═══ Task input

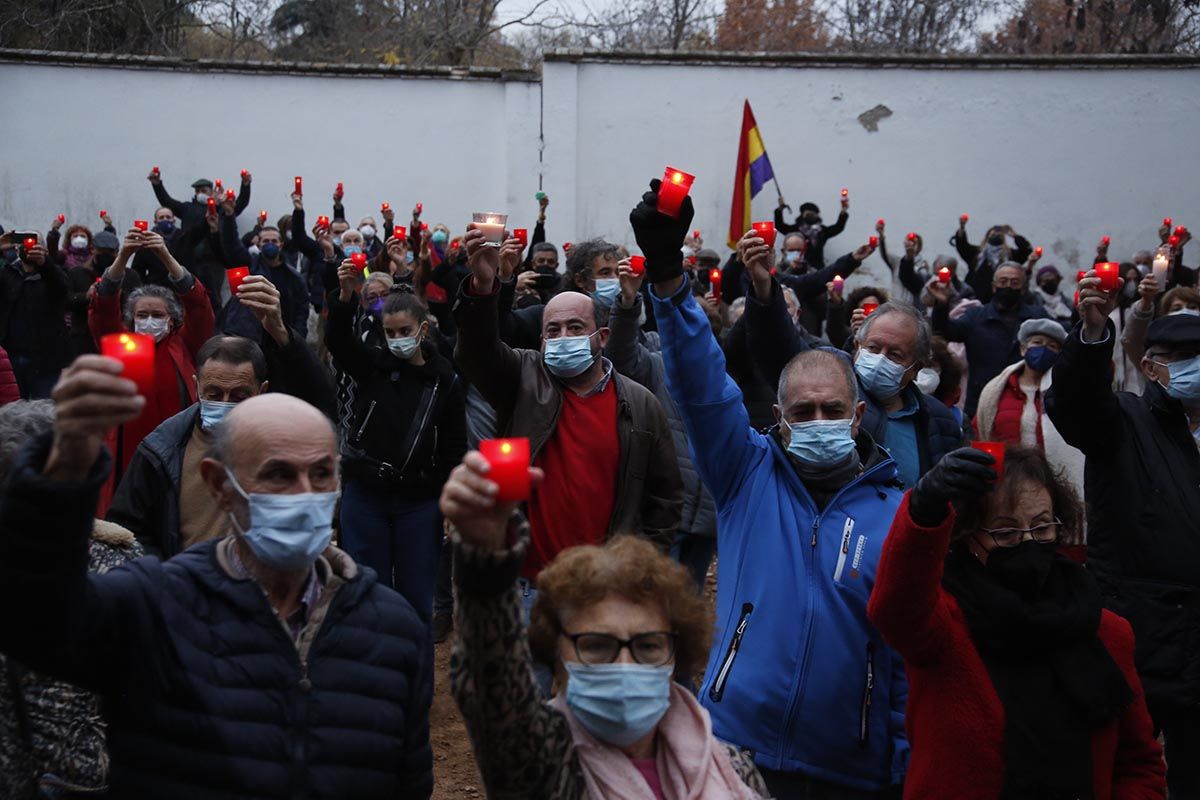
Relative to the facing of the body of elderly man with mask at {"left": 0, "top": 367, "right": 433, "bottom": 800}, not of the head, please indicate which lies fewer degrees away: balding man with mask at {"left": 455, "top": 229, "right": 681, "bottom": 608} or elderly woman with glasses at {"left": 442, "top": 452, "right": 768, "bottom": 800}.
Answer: the elderly woman with glasses

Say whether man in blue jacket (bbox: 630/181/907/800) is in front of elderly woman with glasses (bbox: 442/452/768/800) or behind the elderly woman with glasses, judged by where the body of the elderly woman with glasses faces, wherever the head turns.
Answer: behind

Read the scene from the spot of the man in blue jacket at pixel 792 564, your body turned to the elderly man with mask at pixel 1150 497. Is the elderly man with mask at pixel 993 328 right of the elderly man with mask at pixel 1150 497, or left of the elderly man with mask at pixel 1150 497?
left

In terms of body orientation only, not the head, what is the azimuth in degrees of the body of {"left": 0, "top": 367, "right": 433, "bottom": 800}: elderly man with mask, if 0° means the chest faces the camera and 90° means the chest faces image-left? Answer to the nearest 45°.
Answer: approximately 315°

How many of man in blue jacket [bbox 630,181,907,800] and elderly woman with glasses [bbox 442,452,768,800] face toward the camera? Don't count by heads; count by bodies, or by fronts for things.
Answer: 2

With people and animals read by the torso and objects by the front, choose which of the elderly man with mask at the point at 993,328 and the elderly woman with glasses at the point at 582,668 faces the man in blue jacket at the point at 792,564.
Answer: the elderly man with mask

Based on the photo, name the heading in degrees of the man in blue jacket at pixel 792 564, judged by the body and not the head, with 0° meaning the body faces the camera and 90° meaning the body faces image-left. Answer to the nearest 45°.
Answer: approximately 0°

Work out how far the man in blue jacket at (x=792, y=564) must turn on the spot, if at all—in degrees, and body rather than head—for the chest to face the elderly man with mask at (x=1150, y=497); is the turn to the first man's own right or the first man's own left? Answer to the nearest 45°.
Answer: approximately 135° to the first man's own left

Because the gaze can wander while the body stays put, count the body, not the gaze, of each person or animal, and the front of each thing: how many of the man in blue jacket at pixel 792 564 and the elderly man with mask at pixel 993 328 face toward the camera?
2
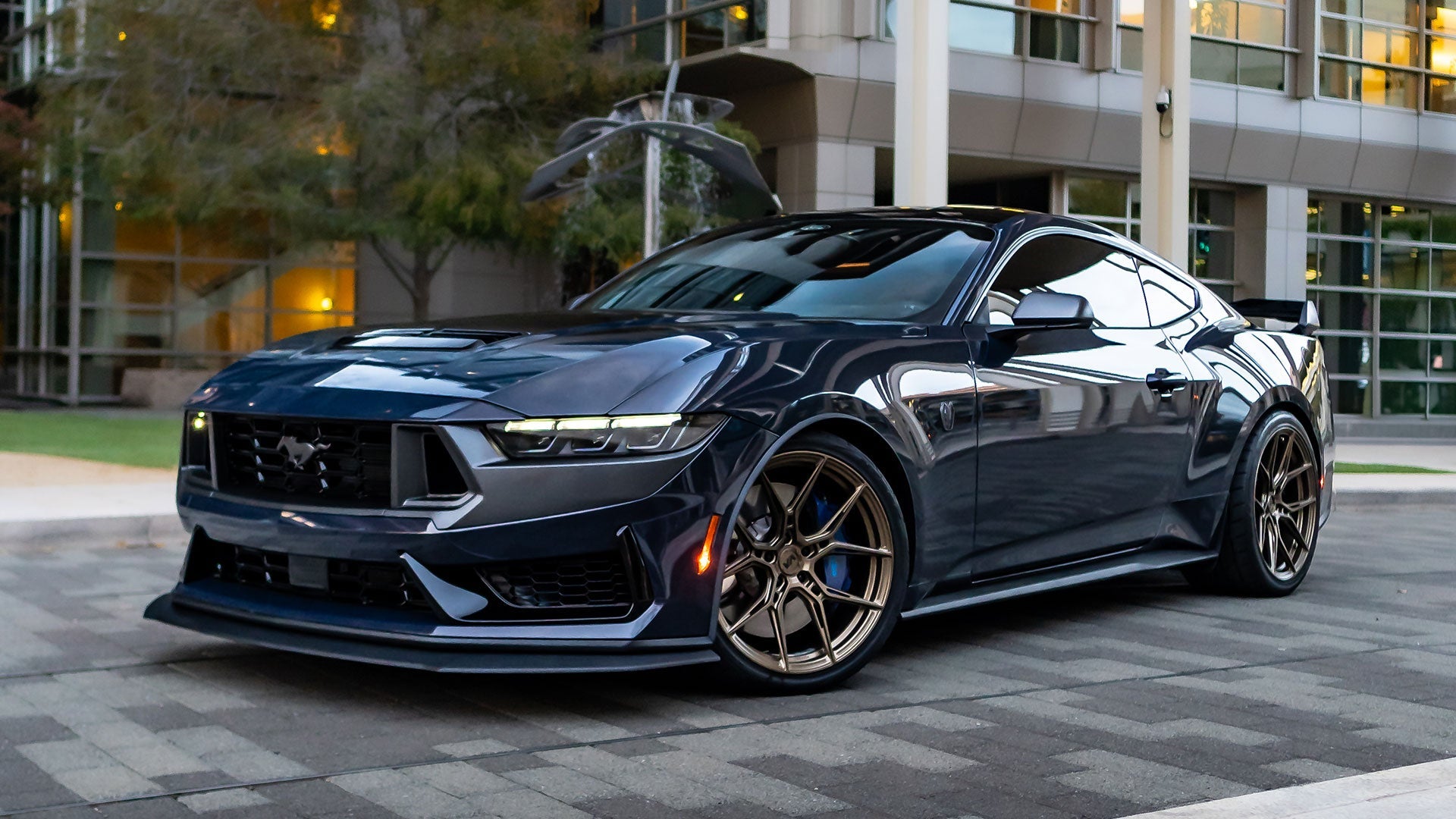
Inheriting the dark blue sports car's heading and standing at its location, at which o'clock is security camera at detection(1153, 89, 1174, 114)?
The security camera is roughly at 5 o'clock from the dark blue sports car.

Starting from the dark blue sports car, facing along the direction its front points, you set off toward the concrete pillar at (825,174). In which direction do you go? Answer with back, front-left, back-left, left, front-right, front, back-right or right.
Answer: back-right

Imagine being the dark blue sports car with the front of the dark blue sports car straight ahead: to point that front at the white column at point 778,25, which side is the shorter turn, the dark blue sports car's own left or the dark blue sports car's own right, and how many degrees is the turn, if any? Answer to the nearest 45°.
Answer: approximately 135° to the dark blue sports car's own right

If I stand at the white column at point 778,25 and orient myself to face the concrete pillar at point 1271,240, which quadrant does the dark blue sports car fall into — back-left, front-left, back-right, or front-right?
back-right

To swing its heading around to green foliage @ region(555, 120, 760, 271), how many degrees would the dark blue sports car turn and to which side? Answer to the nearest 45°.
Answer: approximately 135° to its right

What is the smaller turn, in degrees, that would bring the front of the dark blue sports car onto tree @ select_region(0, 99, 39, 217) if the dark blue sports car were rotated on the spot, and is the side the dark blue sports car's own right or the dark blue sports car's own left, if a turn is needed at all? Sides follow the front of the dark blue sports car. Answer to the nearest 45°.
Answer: approximately 90° to the dark blue sports car's own right

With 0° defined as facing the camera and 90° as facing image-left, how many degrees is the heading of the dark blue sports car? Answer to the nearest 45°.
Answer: approximately 45°

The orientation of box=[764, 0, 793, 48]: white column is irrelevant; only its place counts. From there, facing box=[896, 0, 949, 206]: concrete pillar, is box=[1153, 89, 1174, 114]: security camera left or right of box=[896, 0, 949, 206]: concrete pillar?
left

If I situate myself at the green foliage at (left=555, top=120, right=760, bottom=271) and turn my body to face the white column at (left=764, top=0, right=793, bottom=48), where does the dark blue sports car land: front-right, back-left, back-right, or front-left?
back-right

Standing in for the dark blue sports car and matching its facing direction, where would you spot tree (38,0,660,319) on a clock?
The tree is roughly at 4 o'clock from the dark blue sports car.

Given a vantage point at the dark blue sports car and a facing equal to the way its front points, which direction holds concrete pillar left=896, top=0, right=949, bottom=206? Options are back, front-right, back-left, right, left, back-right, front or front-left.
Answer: back-right
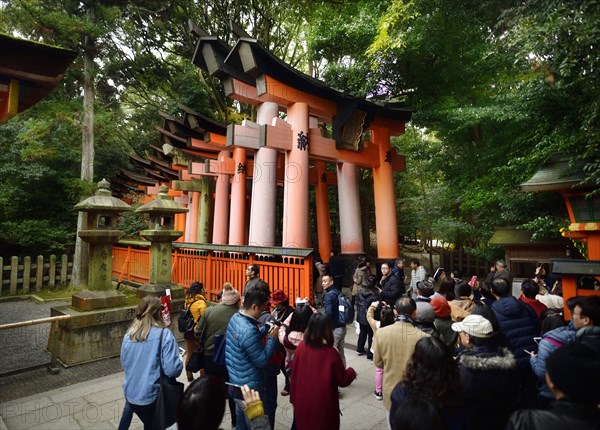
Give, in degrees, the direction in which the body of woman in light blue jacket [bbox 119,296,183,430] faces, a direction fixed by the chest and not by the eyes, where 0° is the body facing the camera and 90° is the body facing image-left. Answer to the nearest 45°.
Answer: approximately 225°

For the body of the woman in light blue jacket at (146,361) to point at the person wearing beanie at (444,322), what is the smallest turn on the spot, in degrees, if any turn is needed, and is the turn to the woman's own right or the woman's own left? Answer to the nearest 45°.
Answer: approximately 45° to the woman's own right

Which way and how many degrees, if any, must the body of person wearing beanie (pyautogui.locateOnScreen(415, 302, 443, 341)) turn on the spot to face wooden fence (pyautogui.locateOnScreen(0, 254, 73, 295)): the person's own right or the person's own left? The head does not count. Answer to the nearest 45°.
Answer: approximately 90° to the person's own left

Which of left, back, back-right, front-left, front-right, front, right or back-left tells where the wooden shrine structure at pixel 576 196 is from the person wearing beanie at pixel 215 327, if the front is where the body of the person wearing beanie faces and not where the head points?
front-right

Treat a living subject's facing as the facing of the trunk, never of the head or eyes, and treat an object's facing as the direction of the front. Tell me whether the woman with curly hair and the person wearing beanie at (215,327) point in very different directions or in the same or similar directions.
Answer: same or similar directions

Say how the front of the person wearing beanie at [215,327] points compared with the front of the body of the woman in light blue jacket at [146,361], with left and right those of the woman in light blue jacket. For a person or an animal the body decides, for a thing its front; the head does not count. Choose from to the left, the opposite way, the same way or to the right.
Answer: the same way

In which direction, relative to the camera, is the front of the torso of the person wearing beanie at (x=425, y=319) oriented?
away from the camera

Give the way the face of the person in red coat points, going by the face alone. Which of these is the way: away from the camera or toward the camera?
away from the camera

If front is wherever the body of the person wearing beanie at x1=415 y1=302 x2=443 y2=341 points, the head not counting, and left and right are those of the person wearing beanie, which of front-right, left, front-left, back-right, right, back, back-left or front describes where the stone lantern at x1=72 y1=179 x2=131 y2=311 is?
left

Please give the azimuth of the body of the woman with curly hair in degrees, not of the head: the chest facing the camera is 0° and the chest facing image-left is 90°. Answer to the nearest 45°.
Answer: approximately 180°

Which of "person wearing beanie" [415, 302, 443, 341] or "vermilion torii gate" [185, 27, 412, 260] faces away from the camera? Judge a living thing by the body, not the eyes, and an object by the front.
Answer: the person wearing beanie

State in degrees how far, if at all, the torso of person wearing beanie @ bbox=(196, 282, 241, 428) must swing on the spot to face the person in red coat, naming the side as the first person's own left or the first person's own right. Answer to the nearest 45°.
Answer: approximately 90° to the first person's own right

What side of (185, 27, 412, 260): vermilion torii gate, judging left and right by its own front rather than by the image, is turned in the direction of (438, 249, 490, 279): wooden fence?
left

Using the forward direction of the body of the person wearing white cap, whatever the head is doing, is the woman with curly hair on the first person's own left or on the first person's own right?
on the first person's own left

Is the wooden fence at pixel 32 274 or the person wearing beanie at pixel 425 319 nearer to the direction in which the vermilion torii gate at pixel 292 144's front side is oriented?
the person wearing beanie

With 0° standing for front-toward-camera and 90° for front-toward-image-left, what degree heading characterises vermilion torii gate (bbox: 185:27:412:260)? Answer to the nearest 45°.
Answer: approximately 315°

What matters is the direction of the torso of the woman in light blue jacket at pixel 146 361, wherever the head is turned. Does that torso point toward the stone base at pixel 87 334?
no

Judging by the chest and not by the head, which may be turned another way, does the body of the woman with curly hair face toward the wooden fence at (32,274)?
no

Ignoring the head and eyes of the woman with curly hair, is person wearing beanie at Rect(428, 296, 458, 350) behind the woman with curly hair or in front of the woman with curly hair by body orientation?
in front

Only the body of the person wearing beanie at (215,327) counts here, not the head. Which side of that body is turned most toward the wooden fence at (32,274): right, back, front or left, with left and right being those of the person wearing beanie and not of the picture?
left

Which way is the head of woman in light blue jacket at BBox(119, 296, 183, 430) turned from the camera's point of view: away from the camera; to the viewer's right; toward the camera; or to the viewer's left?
away from the camera

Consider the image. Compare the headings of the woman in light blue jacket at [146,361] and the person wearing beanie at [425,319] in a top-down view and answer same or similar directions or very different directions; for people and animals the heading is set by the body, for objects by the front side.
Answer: same or similar directions

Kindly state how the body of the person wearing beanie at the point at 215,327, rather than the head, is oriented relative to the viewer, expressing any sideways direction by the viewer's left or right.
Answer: facing away from the viewer and to the right of the viewer
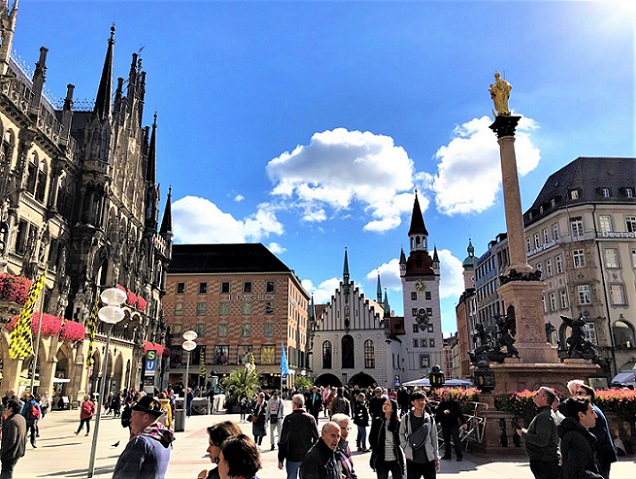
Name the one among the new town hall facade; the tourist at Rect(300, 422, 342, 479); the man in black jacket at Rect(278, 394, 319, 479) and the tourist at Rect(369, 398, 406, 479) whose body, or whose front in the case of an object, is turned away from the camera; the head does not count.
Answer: the man in black jacket

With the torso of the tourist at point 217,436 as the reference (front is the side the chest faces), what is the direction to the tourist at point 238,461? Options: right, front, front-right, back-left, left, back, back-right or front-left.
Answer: left

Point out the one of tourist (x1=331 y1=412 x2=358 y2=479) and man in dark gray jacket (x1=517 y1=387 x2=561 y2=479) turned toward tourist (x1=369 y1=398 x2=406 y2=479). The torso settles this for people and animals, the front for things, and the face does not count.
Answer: the man in dark gray jacket

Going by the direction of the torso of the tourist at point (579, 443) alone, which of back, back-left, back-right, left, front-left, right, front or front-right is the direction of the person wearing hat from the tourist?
back-right

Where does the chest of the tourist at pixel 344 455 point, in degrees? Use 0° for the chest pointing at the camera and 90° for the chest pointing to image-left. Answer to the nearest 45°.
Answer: approximately 315°

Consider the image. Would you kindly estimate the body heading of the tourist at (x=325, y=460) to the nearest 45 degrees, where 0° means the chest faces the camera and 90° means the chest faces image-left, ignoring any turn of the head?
approximately 315°

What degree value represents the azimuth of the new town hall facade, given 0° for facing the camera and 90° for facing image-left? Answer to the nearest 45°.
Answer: approximately 315°

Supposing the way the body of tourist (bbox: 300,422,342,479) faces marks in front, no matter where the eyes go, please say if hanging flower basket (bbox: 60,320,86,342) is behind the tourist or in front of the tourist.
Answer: behind

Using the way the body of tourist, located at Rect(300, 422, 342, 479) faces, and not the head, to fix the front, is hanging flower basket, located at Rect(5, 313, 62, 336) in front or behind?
behind
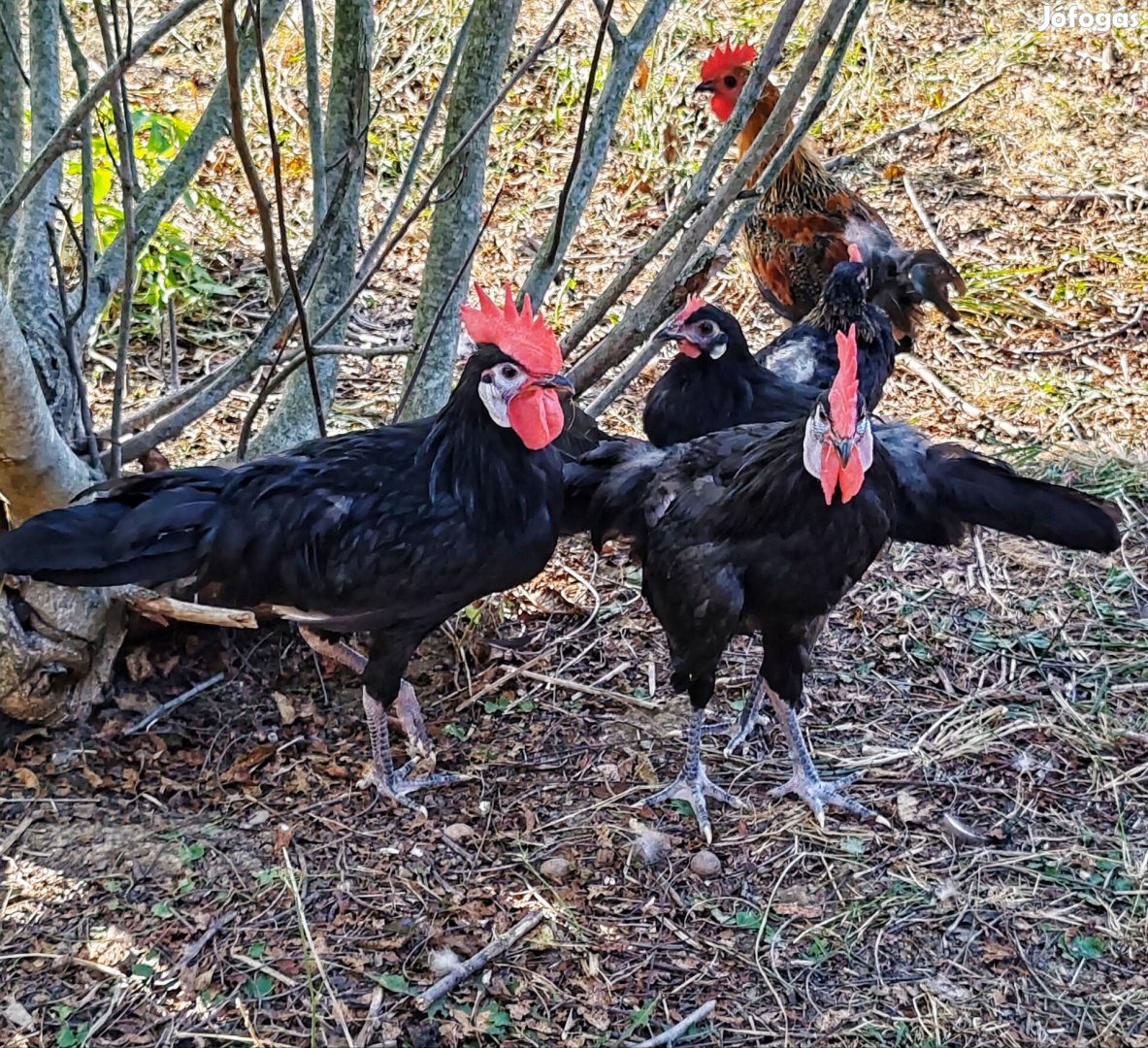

══════

_What to produce_
Quote the lines starting with the line containing "With people and" and going on through the line containing "Answer: the elderly man with mask".

_Exercise response_
With people and animals read by the torso and objects by the front, choose which of the elderly man with mask at the point at 993,328 and the elderly woman with glasses at the point at 582,668 faces the man in blue jacket at the point at 792,564.
Answer: the elderly man with mask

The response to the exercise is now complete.